March 6th, 2007 | 6 min read

By Keith E. Buhler

I spent my morning with a wonderful friend (who is now also my boss) inviting some high school-aged young people to attend Wheatstone Academy this summer. Our "marketing method" is simply to visit a classroom, in this case the Freshmen and Senior Bible classes at San Juan Capistrano Valley Christian School, and to engage in a lively dialectical discussion with them. In a free-ranging and impromptu style, we asked them to think about the pros and cons of modern technology, iPods, movies, the internet, etc., and we challenged them to discover ways to intelligently use these tools while avoiding the most common type of harm that can come from them. Those who are interested and engaged by such a conversation would probably enjoy the conference. Those who were bored and/or totally did not understand the question probably would not enjoy the conference, where we spend time with some wonderful scholars like JP Moreland and Fred Sanders, have small group discussions, and do higher-brow cultural outings.

It struck me, as we tried to interest and challenge this group of bright young people, that we were not trying to sell them on a product, and we were not even selling them on an idea. We were selling them on a way of life. Or better yet, on Life, with a capital L. We have come to believe, because of the influence of our mentors, the great books of Western Civilization, that life on this earth is first and foremost a dynamic thing.
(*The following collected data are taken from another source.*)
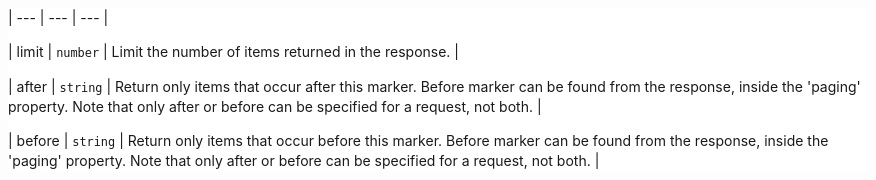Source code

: 

| --- | --- | --- |



| limit | <code>number</code> | Limit the number of items returned in the response. |



| after | <code>string</code> | Return only items that occur after this marker. Before marker can be found from the response, inside the 'paging' property. Note that only after or before can be specified for a request, not both. |



| before | <code>string</code> | Return only items that occur before this marker. Before marker can be found from the response, inside the 'paging' property. Note that only after or before can be specified for a request, not both. |
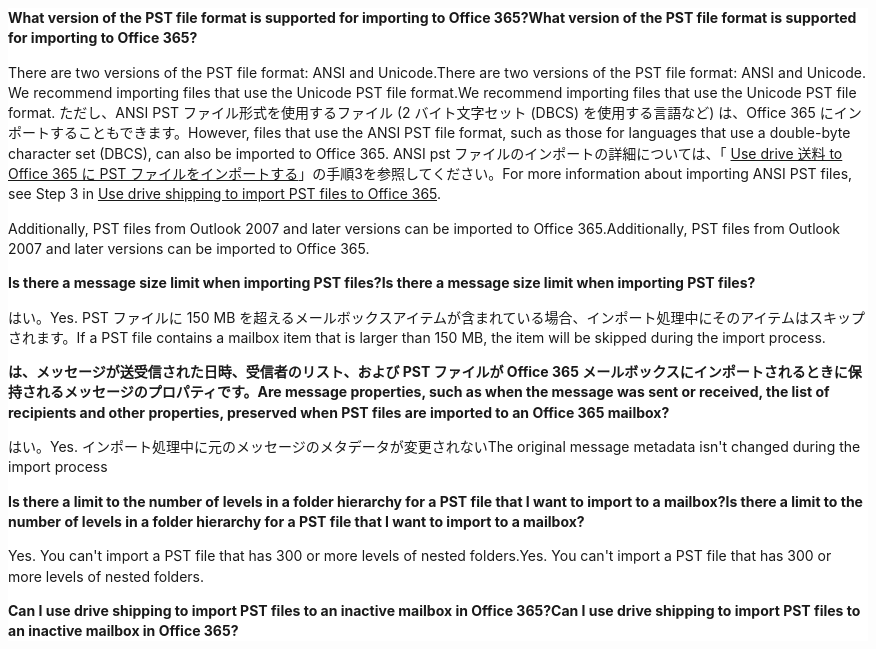  <span data-ttu-id="318b8-218">**What version of the PST file format is supported for importing to Office 365?**</span><span class="sxs-lookup"><span data-stu-id="318b8-218">**What version of the PST file format is supported for importing to Office 365?**</span></span>
  
<span data-ttu-id="318b8-219">There are two versions of the PST file format: ANSI and Unicode.</span><span class="sxs-lookup"><span data-stu-id="318b8-219">There are two versions of the PST file format: ANSI and Unicode.</span></span> <span data-ttu-id="318b8-220">We recommend importing files that use the Unicode PST file format.</span><span class="sxs-lookup"><span data-stu-id="318b8-220">We recommend importing files that use the Unicode PST file format.</span></span> <span data-ttu-id="318b8-221">ただし、ANSI PST ファイル形式を使用するファイル (2 バイト文字セット (DBCS) を使用する言語など) は、Office 365 にインポートすることもできます。</span><span class="sxs-lookup"><span data-stu-id="318b8-221">However, files that use the ANSI PST file format, such as those for languages that use a double-byte character set (DBCS), can also be imported to Office 365.</span></span> <span data-ttu-id="318b8-222">ANSI pst ファイルのインポートの詳細については、「 [Use drive 送料 to Office 365 に PST ファイルをインポートする](use-drive-shipping-to-import-pst-files-to-office-365.md#step-3-create-the-pst-import-mapping-file)」の手順3を参照してください。</span><span class="sxs-lookup"><span data-stu-id="318b8-222">For more information about importing ANSI PST files, see Step 3 in [Use drive shipping to import PST files to Office 365](use-drive-shipping-to-import-pst-files-to-office-365.md#step-3-create-the-pst-import-mapping-file).</span></span>
  
<span data-ttu-id="318b8-223">Additionally, PST files from Outlook 2007 and later versions can be imported to Office 365.</span><span class="sxs-lookup"><span data-stu-id="318b8-223">Additionally, PST files from Outlook 2007 and later versions can be imported to Office 365.</span></span>
  
 <span data-ttu-id="318b8-224">**Is there a message size limit when importing PST files?**</span><span class="sxs-lookup"><span data-stu-id="318b8-224">**Is there a message size limit when importing PST files?**</span></span>
  
<span data-ttu-id="318b8-225">はい。</span><span class="sxs-lookup"><span data-stu-id="318b8-225">Yes.</span></span> <span data-ttu-id="318b8-226">PST ファイルに 150 MB を超えるメールボックスアイテムが含まれている場合、インポート処理中にそのアイテムはスキップされます。</span><span class="sxs-lookup"><span data-stu-id="318b8-226">If a PST file contains a mailbox item that is larger than 150 MB, the item will be skipped during the import process.</span></span>
  
 <span data-ttu-id="318b8-227">**は、メッセージが送受信された日時、受信者のリスト、および PST ファイルが Office 365 メールボックスにインポートされるときに保持されるメッセージのプロパティです。**</span><span class="sxs-lookup"><span data-stu-id="318b8-227">**Are message properties, such as when the message was sent or received, the list of recipients and other properties, preserved when PST files are imported to an Office 365 mailbox?**</span></span>
  
<span data-ttu-id="318b8-228">はい。</span><span class="sxs-lookup"><span data-stu-id="318b8-228">Yes.</span></span> <span data-ttu-id="318b8-229">インポート処理中に元のメッセージのメタデータが変更されない</span><span class="sxs-lookup"><span data-stu-id="318b8-229">The original message metadata isn't changed during the import process</span></span>
  
 <span data-ttu-id="318b8-230">**Is there a limit to the number of levels in a folder hierarchy for a PST file that I want to import to a mailbox?**</span><span class="sxs-lookup"><span data-stu-id="318b8-230">**Is there a limit to the number of levels in a folder hierarchy for a PST file that I want to import to a mailbox?**</span></span>
  
<span data-ttu-id="318b8-p131">Yes. You can't import a PST file that has 300 or more levels of nested folders.</span><span class="sxs-lookup"><span data-stu-id="318b8-p131">Yes. You can't import a PST file that has 300 or more levels of nested folders.</span></span>
  
 <span data-ttu-id="318b8-233">**Can I use drive shipping to import PST files to an inactive mailbox in Office 365?**</span><span class="sxs-lookup"><span data-stu-id="318b8-233">**Can I use drive shipping to import PST files to an inactive mailbox in Office 365?**</span></span>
It is everchanging. The one thing that characterizes life is that it has no consistant characteristics. Death and taxes are perhaps inevitable, but what else is? Relationships change, points-of-view grow and change, where we live changes, how comfortable we are fluctuates endlessly, what we think is important in life morphs and develops dramatically, and on and on. The one constant is flux. So how are we to swim in the stormy tides of the human condition? By accepting the changing-ness, and taking responsibility for ourselves and our lives. By applying the free will God gave us to our lives in an effort to keep things changing in a direction, from good to better to great to heavenly, rather than from good to OK to not-so-good to horrible. The great challenge is to take a cold hard look at this life and our strange parodoxical identity as humans and to say, "I accept the challenge. I will find out what it means to succeed, and I will do whatever it takes to succeed." We have the potential, as Giovanni Pica Della Mirandola so passionately argued, to become almost anything. Human beings can grow to be ecstatically happy, "little lower than the angels," or horribly debase, much worse than the the most savage of wildlife.

The difference rests, primarily, I would argue, in the choices we make. The fact, therefore, that good choices are possible is good news. The possibility of living life, of living Eternal Life, in a community of excellent human beings under the leadership of the One who created us -- this seems like not just good news, but the Good News.